Vinson Williams, North Carolina State University, USA
Characterization of the Steady-State Operating Conditions of Tethered Coaxial Turbines
Abstract—Tethered coaxial turbines (TCTs) may be a feasible configuration to extract hydrokinetic energy from the Gulf Stream’s flow. A TCT consists of two rotors attached to the halves of a rotary generator, which is moored to a mounting point via a tether. Flow causes the rotors to counter-rotate which induce power within the generator. The TCT’s steady-state operating domain and power extraction is determined by the intersection of the hydrodynamic operating domain of the rotors and electromechanic operating domain of the generator. As a result, the TCT’s operating point can be selected with an electrical load resistance, skew angle, and flow speed. Previous analytical methods for evaluating dual rotor devices have assumed ideal rotor, flow, and generator characteristics to simplify the quantification of power extraction. The proposed hydrodynamic analysis modifies traditional blade-element momentum theory (BEMT) to accept nonuniform inflow into the rotor, via a radially and azimuthally discretized BEMT method (RAD-BEMT).
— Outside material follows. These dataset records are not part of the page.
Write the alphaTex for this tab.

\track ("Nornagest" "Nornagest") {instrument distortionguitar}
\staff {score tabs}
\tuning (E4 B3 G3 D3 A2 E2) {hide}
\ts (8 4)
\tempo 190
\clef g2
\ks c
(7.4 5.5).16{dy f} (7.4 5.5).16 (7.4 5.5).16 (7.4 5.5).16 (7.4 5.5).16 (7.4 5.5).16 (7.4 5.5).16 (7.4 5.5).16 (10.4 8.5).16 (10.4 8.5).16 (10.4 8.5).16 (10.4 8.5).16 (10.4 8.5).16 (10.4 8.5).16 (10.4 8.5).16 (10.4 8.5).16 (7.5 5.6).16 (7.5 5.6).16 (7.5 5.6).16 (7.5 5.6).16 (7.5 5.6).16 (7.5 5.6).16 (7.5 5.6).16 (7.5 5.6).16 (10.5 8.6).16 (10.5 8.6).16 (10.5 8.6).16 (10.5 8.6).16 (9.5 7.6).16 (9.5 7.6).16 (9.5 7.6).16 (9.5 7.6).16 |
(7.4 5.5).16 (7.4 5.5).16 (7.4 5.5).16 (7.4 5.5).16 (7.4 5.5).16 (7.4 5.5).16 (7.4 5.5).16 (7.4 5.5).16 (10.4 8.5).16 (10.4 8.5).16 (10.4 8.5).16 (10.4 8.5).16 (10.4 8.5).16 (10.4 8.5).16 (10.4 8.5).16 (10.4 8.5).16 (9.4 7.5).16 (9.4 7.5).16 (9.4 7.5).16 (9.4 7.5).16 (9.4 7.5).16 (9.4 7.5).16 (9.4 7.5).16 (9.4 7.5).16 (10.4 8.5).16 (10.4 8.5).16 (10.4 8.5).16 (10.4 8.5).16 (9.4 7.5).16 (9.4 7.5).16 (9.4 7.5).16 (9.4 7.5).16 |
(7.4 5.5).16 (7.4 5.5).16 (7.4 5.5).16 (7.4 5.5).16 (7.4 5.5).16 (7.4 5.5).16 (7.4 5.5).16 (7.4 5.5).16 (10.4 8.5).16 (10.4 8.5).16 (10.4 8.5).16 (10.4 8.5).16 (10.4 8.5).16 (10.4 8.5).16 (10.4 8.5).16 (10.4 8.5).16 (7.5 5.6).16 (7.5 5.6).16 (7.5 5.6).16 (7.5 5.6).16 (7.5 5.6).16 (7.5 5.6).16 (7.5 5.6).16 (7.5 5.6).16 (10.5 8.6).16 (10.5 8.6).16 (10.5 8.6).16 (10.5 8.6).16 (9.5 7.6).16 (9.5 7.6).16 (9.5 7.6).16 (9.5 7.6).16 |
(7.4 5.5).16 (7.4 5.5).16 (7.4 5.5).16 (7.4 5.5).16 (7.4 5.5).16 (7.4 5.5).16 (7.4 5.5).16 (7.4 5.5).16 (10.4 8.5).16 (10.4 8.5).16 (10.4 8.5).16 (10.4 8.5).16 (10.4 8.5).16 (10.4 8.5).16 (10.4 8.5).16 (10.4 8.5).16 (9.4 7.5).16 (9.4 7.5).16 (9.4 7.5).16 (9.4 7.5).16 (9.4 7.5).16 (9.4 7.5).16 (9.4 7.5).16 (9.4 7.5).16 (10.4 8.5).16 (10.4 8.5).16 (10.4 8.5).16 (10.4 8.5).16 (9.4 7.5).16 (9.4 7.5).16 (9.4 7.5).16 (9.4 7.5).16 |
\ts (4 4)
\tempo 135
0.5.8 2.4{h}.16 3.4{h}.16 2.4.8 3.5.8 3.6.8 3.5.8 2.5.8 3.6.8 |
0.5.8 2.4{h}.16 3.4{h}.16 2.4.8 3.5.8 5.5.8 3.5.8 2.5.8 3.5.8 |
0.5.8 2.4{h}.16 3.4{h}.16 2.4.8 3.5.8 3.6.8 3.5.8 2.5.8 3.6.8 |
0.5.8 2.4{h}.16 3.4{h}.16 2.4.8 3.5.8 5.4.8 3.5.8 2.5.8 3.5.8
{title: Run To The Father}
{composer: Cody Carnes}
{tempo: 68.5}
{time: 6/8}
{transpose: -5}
RAD-BEMT is leveraged alongside a momentum theory wake development factor to determine the response of the back rotor within the nonuniform wake of the front rotor. The back rotor response is determined by minimizing the difference in mass continuity and rotor torques. Our electromechanical analysis considers an AC generator, and the effects of voltage rectification, system resistance, and capacitance on the TCT’s power extraction capabilities. A case study was performed to demonstrate the ability of torque and mass continuity minimization to locate a hydrodynamic operating point, for axial and skew flow conditions. Additionally, power extraction capabilities, load resistance selection, and the qualitative effects of skew on the minimization domain are discussed.
Lin Zhao, University of Rhode Island, USA
Towards Under-ice Sensing using a Portable ROV
Abstract—Unmanned Underwater Vehicles (UUVs) have a promising future to explore the polar regions. In this paper, we present our progress on developing a self-contain inertial odometry for under-ice navigation. Firstly, a microcontroller-based hardware time synchronization for multiple devices is demonstrated. Moreover, we present a new IMU, Doppler Velocity Log (DVL) and Pressure dead-reckoning (DR) for state estimation and a robust initialization approach for underwater vehciels. Field trials have been conducted in Utqiagvik, Alaska in March 2022 to gather multi-sensor data under the sea ice. In this paper, we highlight the performance of our method by comparing to the robot localization algorithm, a widely used open-source localization algorithm.